**Exercício proposto**
Reescreva o texto sobre diabetes a partir das palavras "Nós aconselhamos os" até "medicação podem morrer.", inclusive, substituindo "branca" por "clara".

**Trecho do texto**
|---|
Que cuidados é que os doentes de diabetes devem ter com os pés? 

Nós aconselhamos os doentes para, diariamente, depois de realizarem a higiene corporal, limparem bem os pés, de preferência com uma toalha de cor branca porque, se tiver algum sangramento facilmente dará conta por falta de sensibilidade nas pernas. 

 

Como fazem os pacientes sem possibilidades financeiras para cumprir com a medicação de forma rigorosa? 

Para os pacientes que, por exemplo, recebo em consultas, tenho doado alguma medicação na medida do possível. Quando está a terminar ligam e, com algum esforço, arranjámos alguma coisa para continuarmos a ajudar, porque se não tomarem a medicação podem morrer. 

 

A dimensão crónica da diabetes é que leva muitos doentes a abandonar a medicação? 

Na verdade, um doente diabético deve ser tratado por uma equipa multidisciplinar. Nós, ao longo do tratamento, temos que tentar perceber o doente. Por isso, no ambulatório de diabetes tem de ter um psicólogo clínico, nutricionista e o médico endocrinologista, porque, por vezes, o doente até está a cumprir com a medicação, mas falha na dieta ou não aceita a doença.
|---|
**Material apresentado**

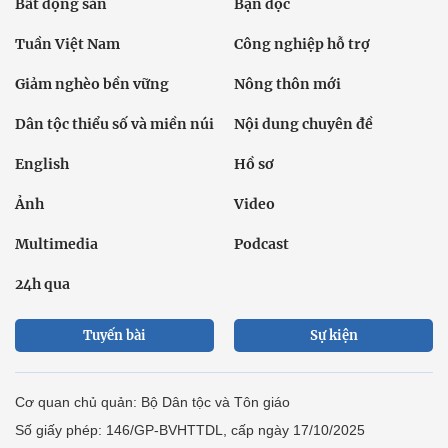
Bất động sản
Bạn đọc
Tuần Việt Nam
Công nghiệp hỗ trợ
Giảm nghèo bền vững
Nông thôn mới
Dân tộc thiểu số và miền núi
Nội dung chuyên đề
English
Hồ sơ
Ảnh
Video
Multimedia
Podcast
24h qua
Tuyến bài
Sự kiện
Cơ quan chủ quản: Bộ Dân tộc và Tôn giáo
Số giấy phép: 146/GP-BVHTTDL, cấp ngày 17/10/2025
|---|
**Resposta ao exercício**
Nós aconselhamos os doentes para, diariamente, depois de realizarem a higiene corporal, limparem bem os pés, de preferência com uma toalha de cor clara porque, se tiver algum sangramento facilmente dará conta por falta de sensibilidade nas pernas. 

 

Como fazem os pacientes sem possibilidades financeiras para cumprir com a medicação de forma rigorosa? 

Para os pacientes que, por exemplo, recebo em consultas, tenho doado alguma medicação na medida do possível. Quando está a terminar ligam e, com algum esforço, arranjámos alguma coisa para continuarmos a ajudar, porque se não tomarem a medicação podem morrer.